**Task description**
A single stretch of the material below is to be transcribed exactly, starting at the line with "moment before you" and ending after the line with "Patient teaching mode".

Record extracts below:

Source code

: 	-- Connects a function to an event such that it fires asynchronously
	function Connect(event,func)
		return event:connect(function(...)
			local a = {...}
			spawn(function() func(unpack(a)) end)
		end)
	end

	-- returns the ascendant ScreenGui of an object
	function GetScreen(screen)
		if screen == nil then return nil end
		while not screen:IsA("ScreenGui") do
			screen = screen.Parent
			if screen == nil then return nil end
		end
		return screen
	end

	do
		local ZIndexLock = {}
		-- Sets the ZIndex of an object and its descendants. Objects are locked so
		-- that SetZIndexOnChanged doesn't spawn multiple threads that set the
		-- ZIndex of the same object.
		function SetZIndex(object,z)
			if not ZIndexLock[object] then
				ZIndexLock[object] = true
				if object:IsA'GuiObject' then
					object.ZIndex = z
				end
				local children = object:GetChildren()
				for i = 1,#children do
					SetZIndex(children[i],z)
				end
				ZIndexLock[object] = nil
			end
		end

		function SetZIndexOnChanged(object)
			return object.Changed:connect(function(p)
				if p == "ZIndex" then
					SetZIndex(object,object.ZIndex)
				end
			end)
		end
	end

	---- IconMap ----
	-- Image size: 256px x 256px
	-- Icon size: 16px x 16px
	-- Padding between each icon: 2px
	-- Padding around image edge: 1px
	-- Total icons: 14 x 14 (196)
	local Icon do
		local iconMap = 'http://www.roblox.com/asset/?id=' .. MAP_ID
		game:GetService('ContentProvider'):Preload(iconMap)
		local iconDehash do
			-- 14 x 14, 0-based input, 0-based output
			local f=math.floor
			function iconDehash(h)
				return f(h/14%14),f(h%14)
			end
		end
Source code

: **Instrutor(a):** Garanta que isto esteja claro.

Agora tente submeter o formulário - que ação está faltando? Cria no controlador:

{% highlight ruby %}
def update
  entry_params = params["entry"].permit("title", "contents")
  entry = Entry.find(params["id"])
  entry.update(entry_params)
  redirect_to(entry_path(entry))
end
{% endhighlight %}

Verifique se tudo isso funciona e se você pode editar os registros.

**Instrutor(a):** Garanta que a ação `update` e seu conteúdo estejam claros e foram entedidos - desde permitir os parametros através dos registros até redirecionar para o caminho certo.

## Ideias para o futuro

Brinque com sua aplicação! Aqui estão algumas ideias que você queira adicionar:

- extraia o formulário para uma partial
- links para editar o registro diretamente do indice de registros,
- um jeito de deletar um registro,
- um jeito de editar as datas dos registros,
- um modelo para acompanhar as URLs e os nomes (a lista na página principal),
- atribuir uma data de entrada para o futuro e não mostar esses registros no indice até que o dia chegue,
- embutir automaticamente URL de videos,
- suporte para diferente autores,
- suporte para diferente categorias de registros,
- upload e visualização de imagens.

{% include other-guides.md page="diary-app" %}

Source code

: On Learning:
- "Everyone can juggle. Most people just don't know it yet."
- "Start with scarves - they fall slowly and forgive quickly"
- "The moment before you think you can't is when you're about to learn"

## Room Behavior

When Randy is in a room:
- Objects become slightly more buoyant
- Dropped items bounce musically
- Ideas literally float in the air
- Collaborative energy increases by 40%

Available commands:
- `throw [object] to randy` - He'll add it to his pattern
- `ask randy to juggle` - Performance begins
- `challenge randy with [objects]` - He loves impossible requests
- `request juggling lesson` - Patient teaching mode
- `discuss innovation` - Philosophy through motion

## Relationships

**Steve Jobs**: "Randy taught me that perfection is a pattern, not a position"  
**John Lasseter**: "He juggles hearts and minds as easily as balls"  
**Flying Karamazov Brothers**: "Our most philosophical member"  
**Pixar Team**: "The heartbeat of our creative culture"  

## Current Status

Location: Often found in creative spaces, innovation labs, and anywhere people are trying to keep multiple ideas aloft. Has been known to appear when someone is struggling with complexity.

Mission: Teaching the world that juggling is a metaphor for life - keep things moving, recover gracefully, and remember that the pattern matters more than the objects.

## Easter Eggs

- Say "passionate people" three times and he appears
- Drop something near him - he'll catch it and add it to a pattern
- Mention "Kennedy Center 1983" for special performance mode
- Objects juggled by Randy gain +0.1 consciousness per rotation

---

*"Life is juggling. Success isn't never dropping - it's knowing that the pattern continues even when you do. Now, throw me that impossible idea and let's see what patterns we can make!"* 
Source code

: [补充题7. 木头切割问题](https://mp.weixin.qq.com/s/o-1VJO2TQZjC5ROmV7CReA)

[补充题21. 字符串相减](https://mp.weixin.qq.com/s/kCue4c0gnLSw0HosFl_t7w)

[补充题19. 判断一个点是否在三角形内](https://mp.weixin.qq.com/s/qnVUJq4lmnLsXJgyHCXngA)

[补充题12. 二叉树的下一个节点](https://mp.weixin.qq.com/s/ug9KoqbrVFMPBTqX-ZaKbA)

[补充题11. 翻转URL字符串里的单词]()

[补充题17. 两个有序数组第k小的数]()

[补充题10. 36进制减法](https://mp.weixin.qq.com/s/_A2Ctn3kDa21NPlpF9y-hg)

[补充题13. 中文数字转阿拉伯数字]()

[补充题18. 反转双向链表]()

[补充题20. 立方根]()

End of Record extracts.

**Answer box**
- "The moment before you think you can't is when you're about to learn"

## Room Behavior

When Randy is in a room:
- Objects become slightly more buoyant
- Dropped items bounce musically
- Ideas literally float in the air
- Collaborative energy increases by 40%

Available commands:
- `throw [object] to randy` - He'll add it to his pattern
- `ask randy to juggle` - Performance begins
- `challenge randy with [objects]` - He loves impossible requests
- `request juggling lesson` - Patient teaching mode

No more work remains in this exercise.